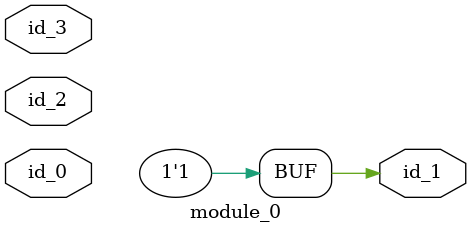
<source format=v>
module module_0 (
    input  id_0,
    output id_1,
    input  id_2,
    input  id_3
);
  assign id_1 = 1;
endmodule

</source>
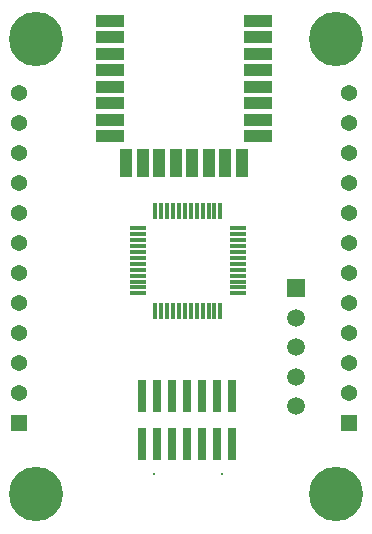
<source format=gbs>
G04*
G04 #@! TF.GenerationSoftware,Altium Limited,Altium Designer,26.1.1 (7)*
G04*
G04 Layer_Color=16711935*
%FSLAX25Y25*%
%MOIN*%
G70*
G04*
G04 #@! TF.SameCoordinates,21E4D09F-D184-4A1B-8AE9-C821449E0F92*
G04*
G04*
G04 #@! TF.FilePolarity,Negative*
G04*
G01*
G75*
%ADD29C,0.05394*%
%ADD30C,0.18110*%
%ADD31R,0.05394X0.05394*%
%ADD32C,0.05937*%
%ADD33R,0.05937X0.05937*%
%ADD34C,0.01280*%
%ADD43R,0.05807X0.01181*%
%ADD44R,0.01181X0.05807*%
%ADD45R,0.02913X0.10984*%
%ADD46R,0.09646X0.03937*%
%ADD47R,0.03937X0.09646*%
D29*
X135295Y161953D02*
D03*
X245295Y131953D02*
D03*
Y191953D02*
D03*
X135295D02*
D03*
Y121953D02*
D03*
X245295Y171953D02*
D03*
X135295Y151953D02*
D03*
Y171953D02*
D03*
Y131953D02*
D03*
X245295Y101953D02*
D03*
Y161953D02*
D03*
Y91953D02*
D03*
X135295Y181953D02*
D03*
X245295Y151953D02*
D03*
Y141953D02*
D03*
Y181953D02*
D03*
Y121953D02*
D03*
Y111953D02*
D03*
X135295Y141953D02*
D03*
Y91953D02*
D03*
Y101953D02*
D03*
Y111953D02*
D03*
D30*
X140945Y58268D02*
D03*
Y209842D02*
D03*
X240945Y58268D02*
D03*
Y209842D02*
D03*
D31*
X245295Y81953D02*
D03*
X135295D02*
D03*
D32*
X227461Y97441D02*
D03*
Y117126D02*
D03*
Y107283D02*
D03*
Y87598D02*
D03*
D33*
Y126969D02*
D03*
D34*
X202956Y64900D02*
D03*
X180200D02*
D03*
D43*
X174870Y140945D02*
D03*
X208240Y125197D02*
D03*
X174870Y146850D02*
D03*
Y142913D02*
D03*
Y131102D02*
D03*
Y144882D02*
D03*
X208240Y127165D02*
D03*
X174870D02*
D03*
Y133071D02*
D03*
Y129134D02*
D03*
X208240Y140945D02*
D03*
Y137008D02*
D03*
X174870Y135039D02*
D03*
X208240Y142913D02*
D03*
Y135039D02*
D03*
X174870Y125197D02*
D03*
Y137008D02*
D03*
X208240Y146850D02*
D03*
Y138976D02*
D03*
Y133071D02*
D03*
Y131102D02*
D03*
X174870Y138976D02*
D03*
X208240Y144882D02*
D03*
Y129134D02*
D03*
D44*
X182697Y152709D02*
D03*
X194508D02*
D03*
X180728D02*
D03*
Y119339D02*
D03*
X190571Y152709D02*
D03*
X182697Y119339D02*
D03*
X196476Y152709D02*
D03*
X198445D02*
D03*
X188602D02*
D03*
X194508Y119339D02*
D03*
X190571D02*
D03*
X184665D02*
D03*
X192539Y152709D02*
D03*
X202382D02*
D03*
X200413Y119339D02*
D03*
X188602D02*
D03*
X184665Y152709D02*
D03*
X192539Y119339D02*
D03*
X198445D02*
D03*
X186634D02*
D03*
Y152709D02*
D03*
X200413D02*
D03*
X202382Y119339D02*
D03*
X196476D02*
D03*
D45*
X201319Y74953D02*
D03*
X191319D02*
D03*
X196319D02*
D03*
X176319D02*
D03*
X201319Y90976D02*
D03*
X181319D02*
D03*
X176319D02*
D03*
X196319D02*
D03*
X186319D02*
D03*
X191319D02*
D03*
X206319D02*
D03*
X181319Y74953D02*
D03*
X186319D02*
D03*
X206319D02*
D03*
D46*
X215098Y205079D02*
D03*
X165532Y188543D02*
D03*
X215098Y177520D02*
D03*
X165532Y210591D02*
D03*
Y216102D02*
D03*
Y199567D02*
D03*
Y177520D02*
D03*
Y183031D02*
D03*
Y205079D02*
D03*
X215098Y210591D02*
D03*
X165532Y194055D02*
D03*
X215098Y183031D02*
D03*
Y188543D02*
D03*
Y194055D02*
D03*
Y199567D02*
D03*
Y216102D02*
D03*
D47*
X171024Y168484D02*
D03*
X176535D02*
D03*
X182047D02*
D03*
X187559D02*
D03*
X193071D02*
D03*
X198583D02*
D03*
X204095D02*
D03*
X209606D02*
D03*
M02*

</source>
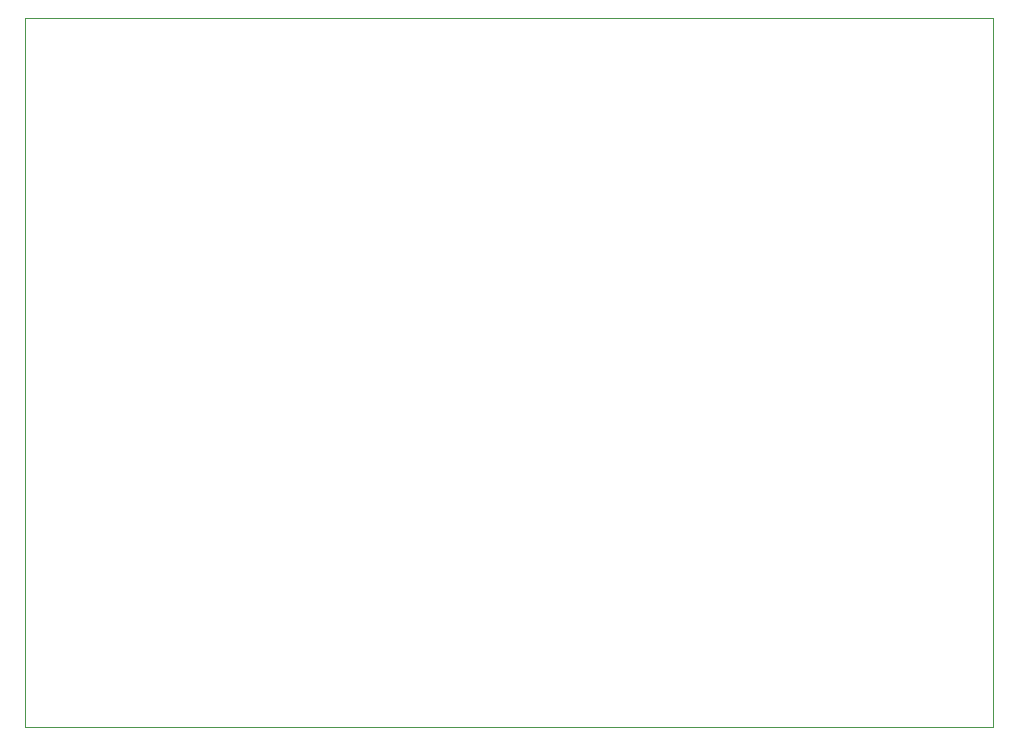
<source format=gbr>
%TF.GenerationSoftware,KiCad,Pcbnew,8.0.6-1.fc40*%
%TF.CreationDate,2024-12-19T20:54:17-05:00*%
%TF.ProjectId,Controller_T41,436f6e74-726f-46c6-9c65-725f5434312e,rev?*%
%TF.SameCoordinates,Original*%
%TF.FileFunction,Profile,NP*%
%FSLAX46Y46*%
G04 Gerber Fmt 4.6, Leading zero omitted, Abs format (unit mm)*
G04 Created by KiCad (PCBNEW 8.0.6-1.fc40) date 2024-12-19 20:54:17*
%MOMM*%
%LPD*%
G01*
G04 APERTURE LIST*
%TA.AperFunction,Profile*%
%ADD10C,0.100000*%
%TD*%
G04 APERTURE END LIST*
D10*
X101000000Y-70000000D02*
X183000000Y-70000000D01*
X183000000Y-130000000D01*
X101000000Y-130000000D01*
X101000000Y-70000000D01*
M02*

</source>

□ □ □ □

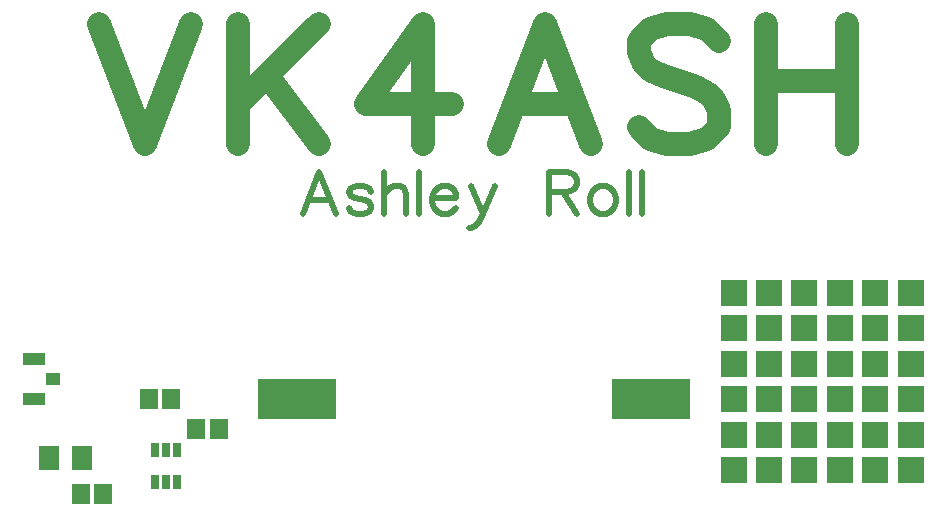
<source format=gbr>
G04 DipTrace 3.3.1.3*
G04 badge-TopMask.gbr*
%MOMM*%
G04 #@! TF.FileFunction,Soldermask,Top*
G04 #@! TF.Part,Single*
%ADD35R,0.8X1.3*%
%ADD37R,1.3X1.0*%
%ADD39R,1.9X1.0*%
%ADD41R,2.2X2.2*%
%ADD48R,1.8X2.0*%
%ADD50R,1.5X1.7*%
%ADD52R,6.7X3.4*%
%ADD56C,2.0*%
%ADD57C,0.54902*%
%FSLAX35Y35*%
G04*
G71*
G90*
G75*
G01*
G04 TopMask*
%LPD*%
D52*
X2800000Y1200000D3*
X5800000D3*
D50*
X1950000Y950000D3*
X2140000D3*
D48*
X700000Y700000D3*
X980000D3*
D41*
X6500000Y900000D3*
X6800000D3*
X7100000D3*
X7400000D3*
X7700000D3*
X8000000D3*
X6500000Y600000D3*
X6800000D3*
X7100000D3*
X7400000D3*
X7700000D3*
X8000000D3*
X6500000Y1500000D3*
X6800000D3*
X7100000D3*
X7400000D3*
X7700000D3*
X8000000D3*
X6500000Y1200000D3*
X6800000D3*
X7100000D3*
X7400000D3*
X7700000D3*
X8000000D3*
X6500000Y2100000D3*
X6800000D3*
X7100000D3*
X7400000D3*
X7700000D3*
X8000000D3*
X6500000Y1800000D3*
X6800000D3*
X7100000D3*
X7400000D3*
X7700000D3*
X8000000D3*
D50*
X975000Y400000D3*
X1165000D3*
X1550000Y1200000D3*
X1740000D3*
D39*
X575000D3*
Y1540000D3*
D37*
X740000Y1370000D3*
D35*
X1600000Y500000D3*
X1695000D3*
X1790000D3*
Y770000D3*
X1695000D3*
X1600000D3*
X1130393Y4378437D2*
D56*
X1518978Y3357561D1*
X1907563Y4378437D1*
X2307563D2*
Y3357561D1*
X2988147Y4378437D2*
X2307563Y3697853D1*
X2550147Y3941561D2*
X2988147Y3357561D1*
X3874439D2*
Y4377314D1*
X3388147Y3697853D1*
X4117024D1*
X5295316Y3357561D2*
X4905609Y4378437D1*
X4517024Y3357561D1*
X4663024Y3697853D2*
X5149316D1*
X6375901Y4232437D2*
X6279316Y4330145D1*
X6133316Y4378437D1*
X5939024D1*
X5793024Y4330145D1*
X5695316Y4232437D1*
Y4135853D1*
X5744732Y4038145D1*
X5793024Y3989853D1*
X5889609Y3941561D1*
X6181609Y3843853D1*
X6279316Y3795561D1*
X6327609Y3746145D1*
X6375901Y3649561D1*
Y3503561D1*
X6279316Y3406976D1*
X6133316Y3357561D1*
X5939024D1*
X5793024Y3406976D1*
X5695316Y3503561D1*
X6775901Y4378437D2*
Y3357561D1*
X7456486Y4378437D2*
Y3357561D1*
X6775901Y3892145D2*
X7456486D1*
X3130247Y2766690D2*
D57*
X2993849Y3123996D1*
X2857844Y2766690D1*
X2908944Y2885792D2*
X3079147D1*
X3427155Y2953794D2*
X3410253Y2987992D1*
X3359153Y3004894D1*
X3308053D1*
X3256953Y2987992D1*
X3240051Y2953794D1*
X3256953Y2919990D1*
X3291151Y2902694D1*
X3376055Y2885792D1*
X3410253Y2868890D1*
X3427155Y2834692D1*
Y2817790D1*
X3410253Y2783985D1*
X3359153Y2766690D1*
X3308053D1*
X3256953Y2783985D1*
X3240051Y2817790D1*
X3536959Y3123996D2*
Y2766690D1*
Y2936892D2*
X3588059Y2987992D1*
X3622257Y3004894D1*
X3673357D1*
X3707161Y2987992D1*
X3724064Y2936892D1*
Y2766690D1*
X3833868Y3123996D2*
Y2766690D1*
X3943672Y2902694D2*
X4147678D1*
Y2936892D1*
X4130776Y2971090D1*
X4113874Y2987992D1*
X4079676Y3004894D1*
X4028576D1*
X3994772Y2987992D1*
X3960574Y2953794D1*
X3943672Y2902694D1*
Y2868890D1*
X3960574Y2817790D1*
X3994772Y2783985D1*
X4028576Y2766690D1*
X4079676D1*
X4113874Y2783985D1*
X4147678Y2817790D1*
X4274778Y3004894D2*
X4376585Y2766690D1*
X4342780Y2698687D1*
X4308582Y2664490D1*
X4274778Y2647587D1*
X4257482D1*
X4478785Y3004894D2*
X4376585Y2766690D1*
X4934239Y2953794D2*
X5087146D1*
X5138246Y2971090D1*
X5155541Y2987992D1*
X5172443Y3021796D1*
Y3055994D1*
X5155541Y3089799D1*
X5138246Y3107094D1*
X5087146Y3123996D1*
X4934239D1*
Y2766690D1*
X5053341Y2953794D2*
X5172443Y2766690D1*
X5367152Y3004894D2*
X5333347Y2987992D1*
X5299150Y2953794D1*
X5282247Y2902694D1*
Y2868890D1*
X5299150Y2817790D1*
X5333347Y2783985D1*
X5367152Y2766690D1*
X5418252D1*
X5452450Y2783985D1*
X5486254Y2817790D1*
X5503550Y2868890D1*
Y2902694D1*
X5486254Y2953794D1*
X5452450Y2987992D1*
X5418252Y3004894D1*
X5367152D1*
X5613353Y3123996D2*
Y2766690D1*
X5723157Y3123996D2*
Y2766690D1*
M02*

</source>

□ □ □ □

Tally the lines above that include "LIST"; give only the tally.

2